- **ESERCIZI**:
(A) Rispondi alle domande seguenti in base al brano sul film.
(i) Chi è il regista del film?
(ii) Quanto dura il film?
(iii) Come si chiama l'allieva che Strzemiński va ad accogliere nella prima sequenza?
(B) Modifica il brano sul film: riscrivi la parte che comincia con "28 gennaio 2020" e si ferma dopo "di Andrzej Wajda.", mettendo "ingannevole" al posto di "fuorviante".

- **BRANO ESTRATTO**:

►

28 gennaio 2020 IL RITRATTO NEGATO
METTI UNA SERA AL CINEMA 31
IL RITRATTO NEGATO
IL RITRATTO NEGATO
Powidoki -
Il ritratto negato Regista: Andrzej Wajda Genere:
Biografico Paese:
Polonia Durata: 98 min Data di uscita: 11 luglio 2019 Distribuzione: Movies Inspired Attori: Boguslaw Linda, Aleksandra Justa, Bronislawa Zamachowska, Zofia Wichlacz, Krzysztof Pieczynski Sceneggiatura:
Andrzej Wajda, Andrzej Mularczyk Fotografia: Pawel Edelman Montaggio:
Grazyna Gradon
Càpita così
spesso che tendiamo a non farci più caso. Il titolo italiano è fuorviante. Non
c’è un ritratto che sia negato, in quest’ultimo film di Andrzej Wajda.
Anzi, il film riesce a esserlo in maniera convincente, e paradossale, un
ritratto, del pittore e professore Władysław Strzemiński, anche se “in
assenza”, ovviamente, affidato all’incarnazione magnetica offerta dall’attore
protagonista, Bogusław Linda; lo è proprio perché evita la prevedibilità
drammaturgica di tanti biopic, la tentazione di spezzare la progressione con
flash-back o digressioni didascaliche, di comprimere una vita intera in una un
paio d’ore. È il ritratto di un resistente e resiliente, in un momento
preciso, negli ultimi quattro anni della sua vita; un ritratto del suo continuo
cadere e rialzarsi, in un contesto sempre più ostile; e d’altra parte, fin
dalla primissima sequenza Strzemiński, mutilato durante la prima guerra
mondiale (ma il come avesse perso una gamba e un braccio rimane un
interrogativo per tutto il film, una delle tante domande lasciate volutamente
senza risposta), entra in scena rotolando, gioioso, su un pendio di montagna,
durante una lezione en plein air; rotola per avvicinarsi ad accogliere quella
che sarà una delle più devote tra le sue allieve, Hania.

◄

- **DATI FORNITI**:
►

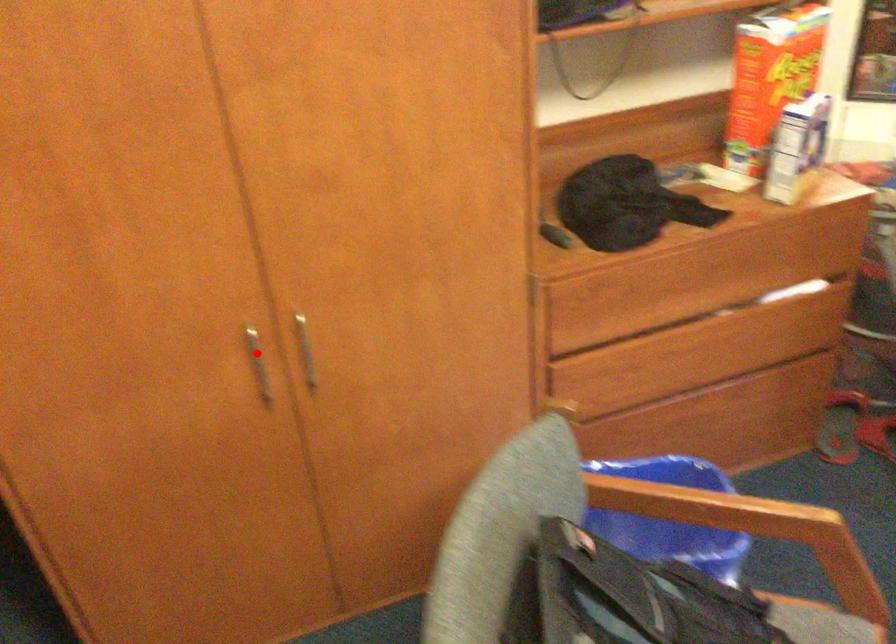
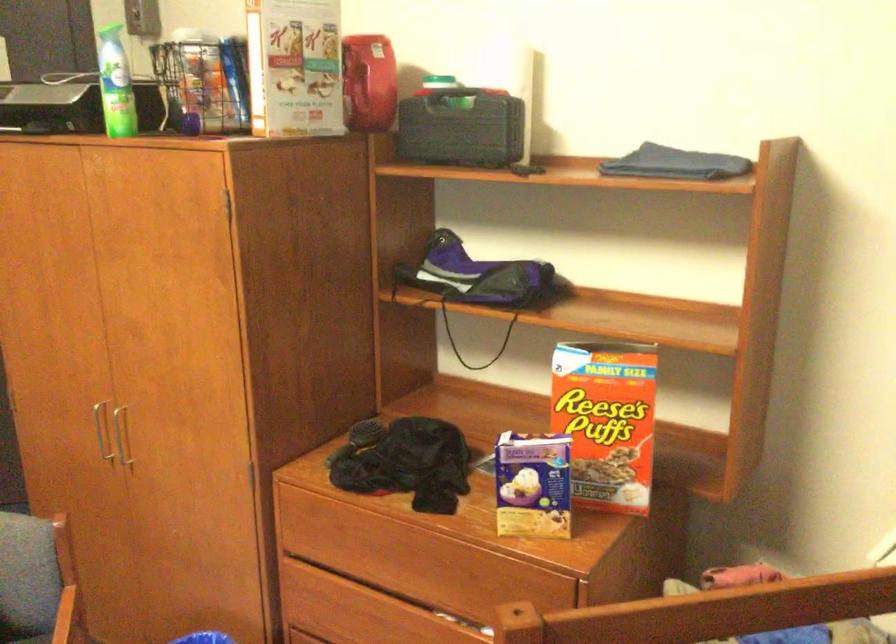
Find the pixel in the second image that matches the highlighted location in the first image.

(100, 431)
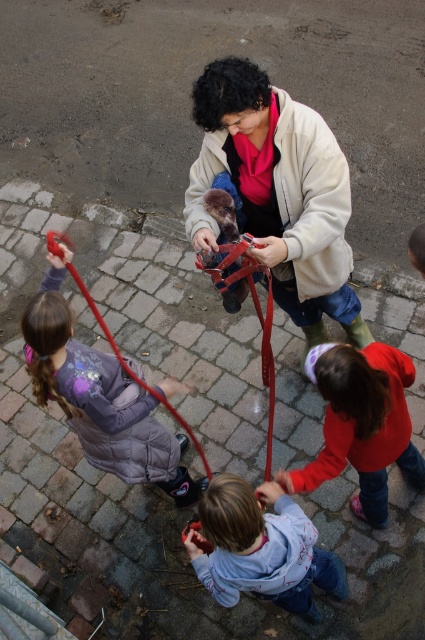
Does light blue cotton shirt at center have a greater width compared to red matte jacket at lower right?

No.

Is light blue cotton shirt at center positioned in front of red matte jacket at lower right?

Yes, light blue cotton shirt at center is closer to the viewer.

Measure the distance between light blue cotton shirt at center and camera.

A distance of 7.24 feet exists between light blue cotton shirt at center and camera.

Identify the location of light blue cotton shirt at center. This screenshot has width=425, height=640. (260, 548).

In order to click on white fleece jacket at center in this screenshot , I will do `click(277, 193)`.

Is white fleece jacket at center to the right of red matte jacket at lower right from the viewer's perspective?

No, white fleece jacket at center is not to the right of red matte jacket at lower right.

Is point (280, 196) behind point (342, 353)?

That is True.

Locate an element on the screen. The height and width of the screenshot is (640, 425). white fleece jacket at center is located at coordinates (277, 193).

Looking at this image, is purple fuzzy jacket at lower left wider than red matte jacket at lower right?

No, purple fuzzy jacket at lower left is not wider than red matte jacket at lower right.

Can you confirm if purple fuzzy jacket at lower left is smaller than red matte jacket at lower right?

No.

Who is more forward, (200,481) or (413,470)?

Point (413,470) is in front.

Locate an element on the screen. purple fuzzy jacket at lower left is located at coordinates (102, 397).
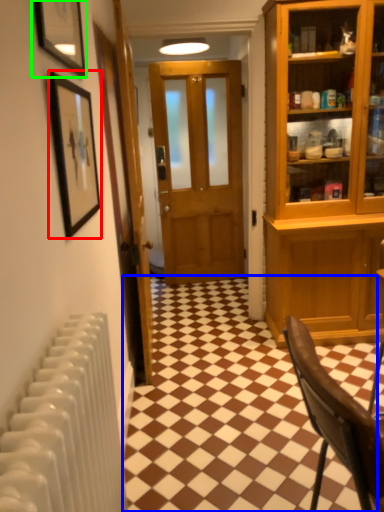
Question: Which object is the closest to the picture frame (highlighted by a red box)? Choose among these: tile (highlighted by a blue box) or picture frame (highlighted by a green box).

Choices:
 (A) tile
 (B) picture frame

Answer: (B)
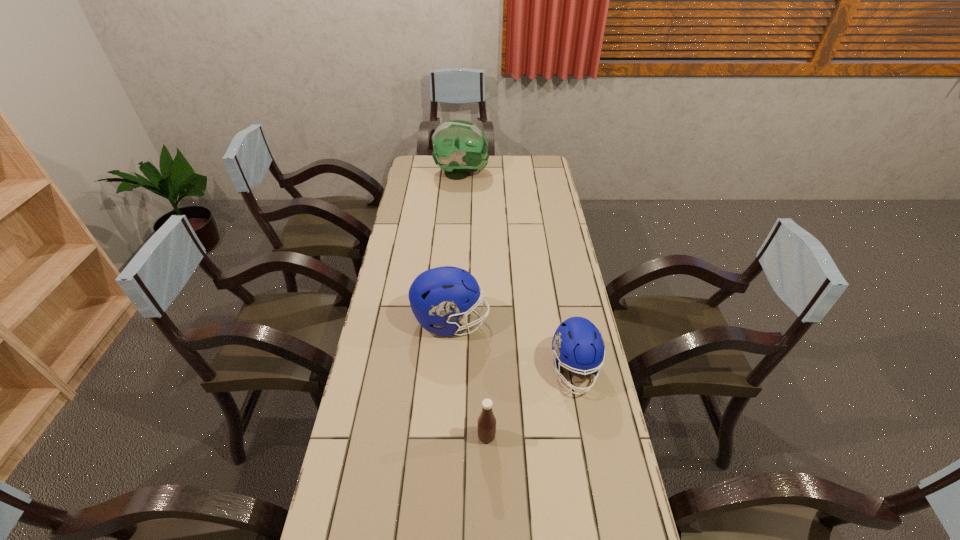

◄

- **SOLUZIONI**:
(A)
(i) Andrzej Wajda.
(ii) 98 minuti.
(iii) Hania.

(B)
28 gennaio 2020 IL RITRATTO NEGATO
METTI UNA SERA AL CINEMA 31
IL RITRATTO NEGATO
IL RITRATTO NEGATO
Powidoki -
Il ritratto negato Regista: Andrzej Wajda Genere:
Biografico Paese:
Polonia Durata: 98 min Data di uscita: 11 luglio 2019 Distribuzione: Movies Inspired Attori: Boguslaw Linda, Aleksandra Justa, Bronislawa Zamachowska, Zofia Wichlacz, Krzysztof Pieczynski Sceneggiatura:
Andrzej Wajda, Andrzej Mularczyk Fotografia: Pawel Edelman Montaggio:
Grazyna Gradon
Càpita così
spesso che tendiamo a non farci più caso. Il titolo italiano è ingannevole. Non
c’è un ritratto che sia negato, in quest’ultimo film di Andrzej Wajda.